#### Materials provided
────────────────────

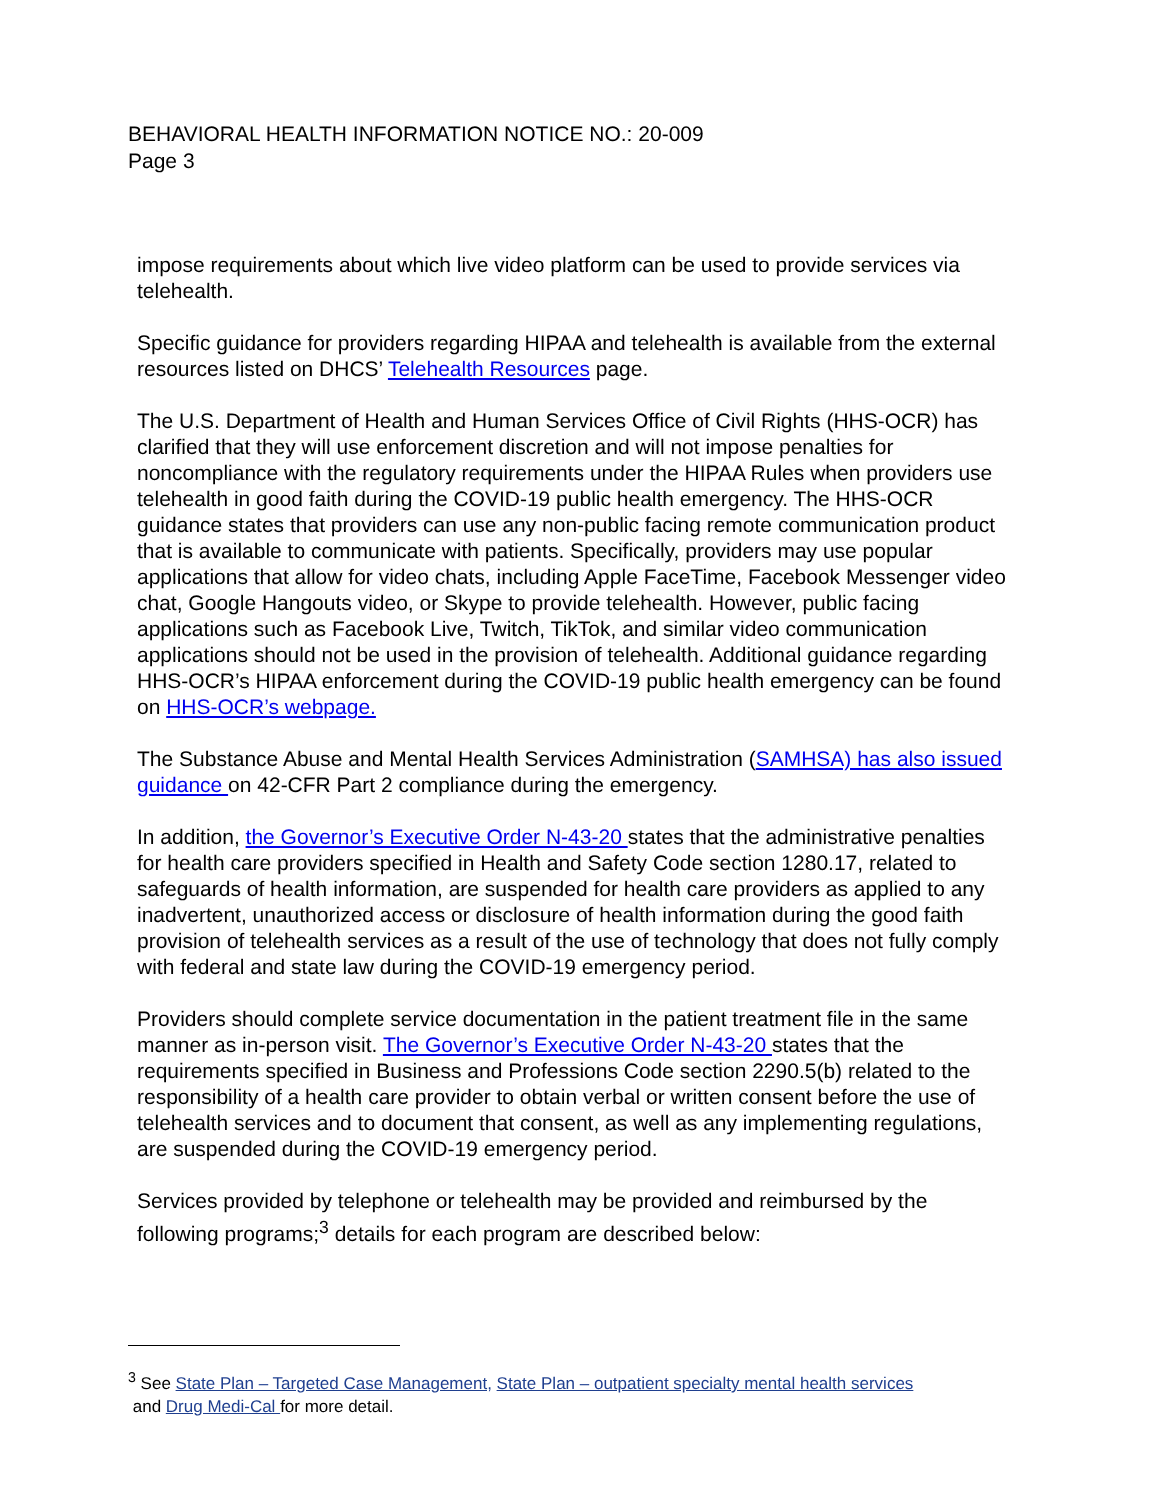BEHAVIORAL HEALTH INFORMATION NOTICE NO.: 20-009
Page 3
impose requirements about which live video platform can be used to provide services via telehealth.
Specific guidance for providers regarding HIPAA and telehealth is available from the external resources listed on DHCS’ Telehealth Resources page.
The U.S. Department of Health and Human Services Office of Civil Rights (HHS-OCR) has clarified that they will use enforcement discretion and will not impose penalties for noncompliance with the regulatory requirements under the HIPAA Rules when providers use telehealth in good faith during the COVID-19 public health emergency. The HHS-OCR guidance states that providers can use any non-public facing remote communication product that is available to communicate with patients. Specifically, providers may use popular applications that allow for video chats, including Apple FaceTime, Facebook Messenger video chat, Google Hangouts video, or Skype to provide telehealth. However, public facing applications such as Facebook Live, Twitch, TikTok, and similar video communication applications should not be used in the provision of telehealth. Additional guidance regarding HHS-OCR’s HIPAA enforcement during the COVID-19 public health emergency can be found on HHS-OCR’s webpage.
The Substance Abuse and Mental Health Services Administration (SAMHSA) has also issued guidance on 42-CFR Part 2 compliance during the emergency.
In addition, the Governor’s Executive Order N-43-20 states that the administrative penalties for health care providers specified in Health and Safety Code section 1280.17, related to safeguards of health information, are suspended for health care providers as applied to any inadvertent, unauthorized access or disclosure of health information during the good faith provision of telehealth services as a result of the use of technology that does not fully comply with federal and state law during the COVID-19 emergency period.
Providers should complete service documentation in the patient treatment file in the same manner as in-person visit. The Governor’s Executive Order N-43-20 states that the requirements specified in Business and Professions Code section 2290.5(b) related to the responsibility of a health care provider to obtain verbal or written consent before the use of telehealth services and to document that consent, as well as any implementing regulations, are suspended during the COVID-19 emergency period.
Services provided by telephone or telehealth may be provided and reimbursed by the following programs;<sup>3</sup> details for each program are described below:
<sup>3</sup> See State Plan – Targeted Case Management, State Plan – outpatient specialty mental health services
and Drug Medi-Cal for more detail.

────────────────────

#### About this exercise
With "HIPAA" as the word to match, copy each line of the records that has it.

#### Finished task
Specific guidance for providers regarding HIPAA and telehealth is available from the external resources listed on DHCS’ Telehealth Resources page.
The U.S. Department of Health and Human Services Office of Civil Rights (HHS-OCR) has clarified that they will use enforcement discretion and will not impose penalties for noncompliance with the regulatory requirements under the HIPAA Rules when providers use telehealth in good faith during the COVID-19 public health emergency. The HHS-OCR guidance states that providers can use any non-public facing remote communication product that is available to communicate with patients. Specifically, providers may use popular applications that allow for video chats, including Apple FaceTime, Facebook Messenger video chat, Google Hangouts video, or Skype to provide telehealth. However, public facing applications such as Facebook Live, Twitch, TikTok, and similar video communication applications should not be used in the provision of telehealth. Additional guidance regarding HHS-OCR’s HIPAA enforcement during the COVID-19 public health emergency can be found on HHS-OCR’s webpage.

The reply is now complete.